18 month old spayed and micro-chipped female

She is a very loving cat and craves attention. The only reason I am having to part with her is because she gets very stressed around children.

I live with my parents and due to unfortunate circumstances they now look after my niece and nephew on a regular basis.

She gets very stressed when the children are here, particularly my niece, to the point that she will pee on the floor near the litter tray. At other times she does use the litter tray. Even shutting her in another room when they are here does not help with this problem.

To safeguard the fact that she is to be returned to us if a new home does not work out we are asking an adoption fee, we feel that if she goes somewhere without Children, the problem should stop, but obviously if the problem persisted in a new home we would take her back and refund the adoption donation.

The ideal home would be with a retired person or couple with no other pets.

We are keen to avoid her going to a rescue as we do not want to add to her stress. 

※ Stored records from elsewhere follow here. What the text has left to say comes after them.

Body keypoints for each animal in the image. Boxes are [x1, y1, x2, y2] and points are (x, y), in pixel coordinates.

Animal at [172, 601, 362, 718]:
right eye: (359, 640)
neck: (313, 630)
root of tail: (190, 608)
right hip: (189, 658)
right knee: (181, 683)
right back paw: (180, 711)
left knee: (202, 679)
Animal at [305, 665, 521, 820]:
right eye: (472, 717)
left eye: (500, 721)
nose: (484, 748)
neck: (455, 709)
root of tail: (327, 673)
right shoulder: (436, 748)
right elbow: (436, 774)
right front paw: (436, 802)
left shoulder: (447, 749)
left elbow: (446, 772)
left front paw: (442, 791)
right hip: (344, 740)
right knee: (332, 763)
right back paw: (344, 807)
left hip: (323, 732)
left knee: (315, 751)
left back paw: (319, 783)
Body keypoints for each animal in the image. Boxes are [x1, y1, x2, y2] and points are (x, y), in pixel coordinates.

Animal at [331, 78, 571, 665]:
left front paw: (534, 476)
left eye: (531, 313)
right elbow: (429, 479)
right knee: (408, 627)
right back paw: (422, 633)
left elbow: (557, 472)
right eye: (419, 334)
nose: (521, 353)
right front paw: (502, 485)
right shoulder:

If on this basis anyone is interested in meeting her to see if they feel able to offer a suitable home please let me know.


----------



## jill3 (Feb 18, 2009)

Might help if you put her photo on here.
Pictures always help.


----------



## Cookieandme (Dec 29, 2011)

There is also a Facebook group you could try - Neutered Pedigree Cat Rehome Grouo UK


----------



## Cheryl89 (Jun 24, 2013)

woodlandsend said:


> 18 month old spayed and micro-chipped female
> 
> She is a very loving cat and craves attention. The only reason I am having to part with her is because she gets very stressed around children.
> 
> ...


Oh bless her  As others have suggested, join that FB group, put up a piccie and what is your location?


----------



## woodlandsend (Mar 5, 2011)

Thanks

Will try to sort a pic, she is stunning!

We are in Bromley

She is advertised on Pets4homes too, photo on there.


----------



## OrientalSlave (Jan 26, 2012)

Suggest you also contact the breeder she came from. Is moving to your own place not possible?


----------



## woodlandsend (Mar 5, 2011)

The breeder has simply advised us to move her on.

I would love to buy my own place and we were struggling with this for the last few months as I was seriously looking, but the house price bubble has killed that dream for the foreseeable.


----------